Where did this exercise come from? A new friend introduced it to me. My friend has been enormously successful as a doctor, academic, and biotech CEO, but the purpose of his life wasn’t completely self-evident to him until he went through a period of dedicated inquiry. He offered to do this exercise with me (he supplied the post-its) and explained that you can do the exercise repeatedly. The answers might change over time. He says the challenge is to live your life to truly serve that final post-it note (or rather, what you wrote in it) and to constantly ask yourself whether what you are doing is aligned with that which is most important to you. He’s on something of a mission to help other people drill down into their life purposes. He often encourages other CEOs (who think he’s crazy) to go through the post-it exercise. Their default most-important-thing is often to make money (to provide for their families), but a more specific answer is more of a guide.

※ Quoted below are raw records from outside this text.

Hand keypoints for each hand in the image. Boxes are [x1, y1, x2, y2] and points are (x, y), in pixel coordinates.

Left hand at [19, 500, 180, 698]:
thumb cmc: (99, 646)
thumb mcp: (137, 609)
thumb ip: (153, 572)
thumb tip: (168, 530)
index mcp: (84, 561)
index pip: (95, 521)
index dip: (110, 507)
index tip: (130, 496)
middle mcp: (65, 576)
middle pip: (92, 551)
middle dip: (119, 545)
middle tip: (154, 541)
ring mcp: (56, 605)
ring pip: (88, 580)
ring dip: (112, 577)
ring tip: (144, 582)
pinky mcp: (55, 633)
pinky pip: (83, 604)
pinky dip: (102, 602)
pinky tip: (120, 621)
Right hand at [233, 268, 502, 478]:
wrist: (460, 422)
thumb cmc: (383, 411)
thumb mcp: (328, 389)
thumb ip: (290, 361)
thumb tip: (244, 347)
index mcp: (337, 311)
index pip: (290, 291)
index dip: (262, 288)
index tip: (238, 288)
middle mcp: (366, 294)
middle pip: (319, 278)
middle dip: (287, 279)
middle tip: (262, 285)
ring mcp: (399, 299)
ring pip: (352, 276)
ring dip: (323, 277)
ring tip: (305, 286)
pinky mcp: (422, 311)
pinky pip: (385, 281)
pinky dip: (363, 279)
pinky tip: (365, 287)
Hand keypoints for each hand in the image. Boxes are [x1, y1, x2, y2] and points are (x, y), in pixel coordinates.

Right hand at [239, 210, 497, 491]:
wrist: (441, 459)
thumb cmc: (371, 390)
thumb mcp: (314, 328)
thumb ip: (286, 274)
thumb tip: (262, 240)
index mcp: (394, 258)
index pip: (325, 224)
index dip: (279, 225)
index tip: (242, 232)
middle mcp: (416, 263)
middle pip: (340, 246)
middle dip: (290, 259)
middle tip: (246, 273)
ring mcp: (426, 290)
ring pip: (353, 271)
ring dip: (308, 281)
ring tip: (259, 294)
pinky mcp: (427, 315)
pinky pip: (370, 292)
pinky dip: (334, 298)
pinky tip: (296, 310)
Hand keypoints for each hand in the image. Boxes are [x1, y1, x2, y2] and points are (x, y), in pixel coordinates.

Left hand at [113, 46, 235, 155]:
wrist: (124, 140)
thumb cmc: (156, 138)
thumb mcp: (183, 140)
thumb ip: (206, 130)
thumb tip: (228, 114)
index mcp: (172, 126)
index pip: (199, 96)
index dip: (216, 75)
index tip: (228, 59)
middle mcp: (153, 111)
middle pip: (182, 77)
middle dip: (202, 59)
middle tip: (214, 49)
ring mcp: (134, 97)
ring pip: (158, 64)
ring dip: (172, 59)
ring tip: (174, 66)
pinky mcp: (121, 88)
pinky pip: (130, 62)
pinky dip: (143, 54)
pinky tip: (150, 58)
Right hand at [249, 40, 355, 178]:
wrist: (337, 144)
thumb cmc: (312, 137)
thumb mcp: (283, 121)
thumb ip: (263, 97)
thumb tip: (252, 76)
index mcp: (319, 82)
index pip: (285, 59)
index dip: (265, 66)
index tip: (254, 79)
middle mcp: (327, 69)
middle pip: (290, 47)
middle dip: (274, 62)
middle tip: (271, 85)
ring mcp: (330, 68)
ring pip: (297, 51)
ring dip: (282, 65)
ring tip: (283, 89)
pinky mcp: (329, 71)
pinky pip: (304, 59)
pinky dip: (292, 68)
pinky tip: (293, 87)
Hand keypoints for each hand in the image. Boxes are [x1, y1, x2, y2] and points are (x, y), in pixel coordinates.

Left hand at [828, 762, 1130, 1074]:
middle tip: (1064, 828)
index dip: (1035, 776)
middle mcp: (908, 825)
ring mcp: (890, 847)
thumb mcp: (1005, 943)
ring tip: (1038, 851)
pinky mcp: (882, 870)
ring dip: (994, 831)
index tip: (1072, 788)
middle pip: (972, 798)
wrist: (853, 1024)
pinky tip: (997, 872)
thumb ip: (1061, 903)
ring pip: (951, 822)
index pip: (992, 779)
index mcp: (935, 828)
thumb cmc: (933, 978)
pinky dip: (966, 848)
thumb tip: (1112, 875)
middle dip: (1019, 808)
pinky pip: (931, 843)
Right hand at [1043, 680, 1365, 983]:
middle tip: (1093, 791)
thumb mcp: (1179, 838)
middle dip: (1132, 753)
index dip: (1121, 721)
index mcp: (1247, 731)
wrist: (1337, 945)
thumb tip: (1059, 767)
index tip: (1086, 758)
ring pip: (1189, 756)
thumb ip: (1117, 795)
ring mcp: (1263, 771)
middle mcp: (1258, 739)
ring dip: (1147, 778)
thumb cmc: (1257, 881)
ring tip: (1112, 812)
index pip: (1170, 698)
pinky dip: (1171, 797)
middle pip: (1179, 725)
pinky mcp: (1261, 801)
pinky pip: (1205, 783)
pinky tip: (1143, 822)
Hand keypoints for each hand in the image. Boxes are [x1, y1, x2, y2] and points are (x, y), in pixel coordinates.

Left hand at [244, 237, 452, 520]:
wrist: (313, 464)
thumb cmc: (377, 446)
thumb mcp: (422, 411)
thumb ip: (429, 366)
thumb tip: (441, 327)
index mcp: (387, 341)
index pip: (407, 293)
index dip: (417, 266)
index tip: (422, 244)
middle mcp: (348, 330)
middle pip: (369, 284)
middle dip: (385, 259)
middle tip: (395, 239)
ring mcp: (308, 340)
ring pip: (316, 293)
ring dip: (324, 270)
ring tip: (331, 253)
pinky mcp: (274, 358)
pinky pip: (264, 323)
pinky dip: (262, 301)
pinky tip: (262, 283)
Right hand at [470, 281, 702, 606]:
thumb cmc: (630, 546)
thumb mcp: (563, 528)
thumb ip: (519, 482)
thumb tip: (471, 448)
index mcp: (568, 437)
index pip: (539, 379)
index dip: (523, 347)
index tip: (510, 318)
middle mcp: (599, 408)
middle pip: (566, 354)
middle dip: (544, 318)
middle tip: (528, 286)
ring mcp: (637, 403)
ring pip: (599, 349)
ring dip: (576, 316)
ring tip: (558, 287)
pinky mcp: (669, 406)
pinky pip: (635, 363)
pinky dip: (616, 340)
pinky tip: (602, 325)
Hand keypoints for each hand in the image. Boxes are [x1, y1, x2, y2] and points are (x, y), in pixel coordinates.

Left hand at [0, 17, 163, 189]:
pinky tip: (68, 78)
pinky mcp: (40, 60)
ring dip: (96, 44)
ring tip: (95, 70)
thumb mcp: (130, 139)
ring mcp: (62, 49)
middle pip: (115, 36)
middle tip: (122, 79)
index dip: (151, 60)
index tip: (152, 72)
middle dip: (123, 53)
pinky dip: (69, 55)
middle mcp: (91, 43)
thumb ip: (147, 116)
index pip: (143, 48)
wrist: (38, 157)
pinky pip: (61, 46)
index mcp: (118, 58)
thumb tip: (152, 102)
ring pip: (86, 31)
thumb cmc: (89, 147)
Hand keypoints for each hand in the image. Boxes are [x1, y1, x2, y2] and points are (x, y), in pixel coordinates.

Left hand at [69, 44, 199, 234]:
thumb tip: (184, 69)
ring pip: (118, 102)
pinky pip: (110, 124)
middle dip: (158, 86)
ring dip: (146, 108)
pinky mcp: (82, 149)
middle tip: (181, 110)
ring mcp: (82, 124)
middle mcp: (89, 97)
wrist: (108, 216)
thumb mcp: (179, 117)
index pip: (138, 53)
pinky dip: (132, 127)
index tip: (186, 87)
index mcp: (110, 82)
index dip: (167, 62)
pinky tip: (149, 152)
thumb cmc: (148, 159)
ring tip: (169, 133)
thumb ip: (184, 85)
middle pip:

I won’t tell you my life purpose because it seems more interesting to let that by mysterious, but I will say, It’s been an illuminating exercise that continues to resonate. I’ve been thinking about the last post-it I left on the table a few times a week, asking myself whether the things I am actually doing, day-to-day, express what I wrote. Keeping a central theme in mind makes life feel more sacred and less random.
The next morning, I couldn’t resist sharing this exercise with my roommate. And then with friends. So I wanted to share it with a larger audience, including you.
Order a latte and whip out some post-it notes. Bon courage.